C'est dire l'importance de cette phase délicate qui se voit surtout compliquée par l'ignorance des
curieux à la recherche d'une matière que la Nature leur fournirait toute prête, et avec laquelle ils
débuteraient leurs travaux. Or, selon les meilleurs auteurs, cette matière n'existe pas sur Terre.
Elle est potentiellement partout, mais sa manifestation requiert l'aide d'une industrie secrète.
C'est ce que tente d'expliquer Fulcanelli en se servant des citations de ses pairs. « On doit
comprendre par là, écrit-il, que l'artiste ne trouvera jamais les parents de la pierre directement
préparés dans la nature, et qu'il devra former d'abord le soleil et la lune hermétique, s'il ne veut
être frustré du fruit précieux de leur alliance. »

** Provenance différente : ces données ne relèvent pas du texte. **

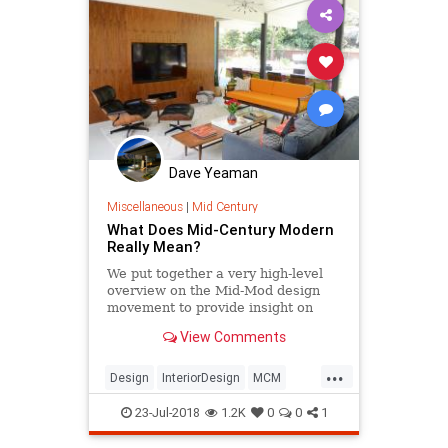
Dave Yeaman
Miscellaneous
|
Mid Century
What Does Mid-Century Modern
Really Mean?
We put together a very high-level
overview on the Mid-Mod design
movement to provide insight on
what makes a piece authentically
View Comments
Mid-Century Modern.
...
Design
InteriorDesign
MCM
MidCentury
MidCenturyModern
23-Jul-2018
1.2K
0
0
1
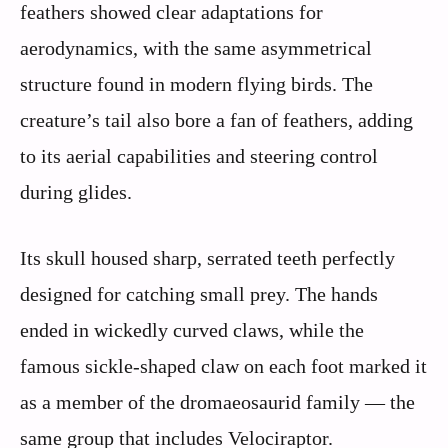
feathers showed clear adaptations for
aerodynamics, with the same asymmetrical
structure found in modern flying birds. The
creature’s tail also bore a fan of feathers, adding
to its aerial capabilities and steering control
during glides.
Its skull housed sharp, serrated teeth perfectly
designed for catching small prey. The hands
ended in wickedly curved claws, while the
famous sickle-shaped claw on each foot marked it
as a member of the dromaeosaurid family — the
same group that includes Velociraptor.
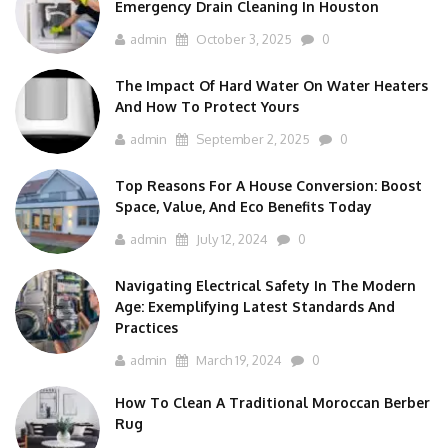
Emergency Drain Cleaning In Houston
admin
October 3, 2025
0
The Impact Of Hard Water On Water Heaters
And How To Protect Yours
admin
September 2, 2025
0
Top Reasons For A House Conversion: Boost
Space, Value, And Eco Benefits Today
admin
July 12, 2024
0
Navigating Electrical Safety In The Modern
Age: Exemplifying Latest Standards And
Practices
admin
March 19, 2024
0
How To Clean A Traditional Moroccan Berber
Rug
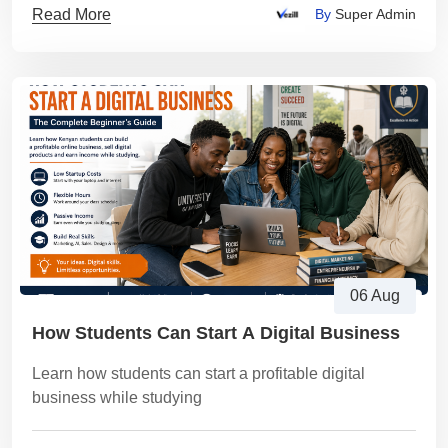
Read More
By
Super Admin
06 Aug
How Students Can Start A Digital Business
Learn how students can start a profitable digital
business while studying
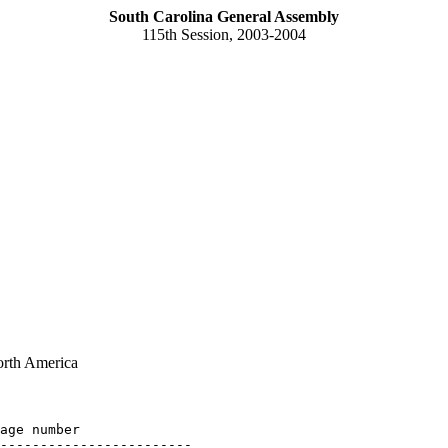
South Carolina General Assembly
115th Session, 2003-2004
orth America
age number

------------------------
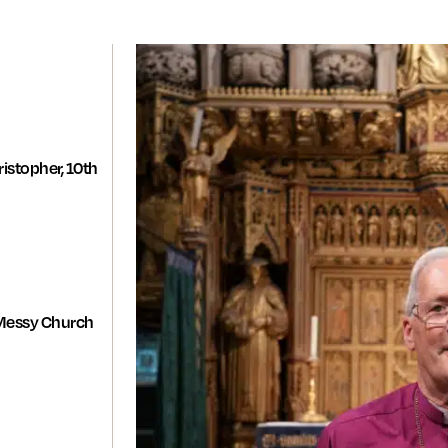
istopher, 10th
Messy Church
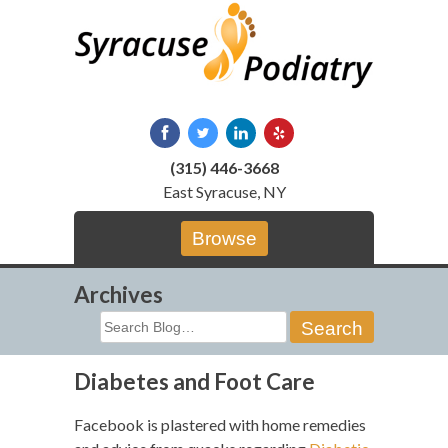
Skip
to
content
(315) 446-3668
East Syracuse, NY
Browse
Archives
Search
for:
Diabetes and Foot Care
Facebook is plastered with home remedies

Dans le Mystère des cathédrales, notre illustre adepte avait déjà enseigné que la réalisation de
la pierre philosophale relevait d'un processus de « génération », et que le vocable d'art attribué
au labeur hermétique trouvait sa justification dans le fait précis que le fruit du Grand-Œuvre naît
de la fécondation d'un principe mâle et d'un principe femelle. Les studieux reconnaîtront ici les
images des deux antagonistes philosophiques que sont le soufre et le mercure.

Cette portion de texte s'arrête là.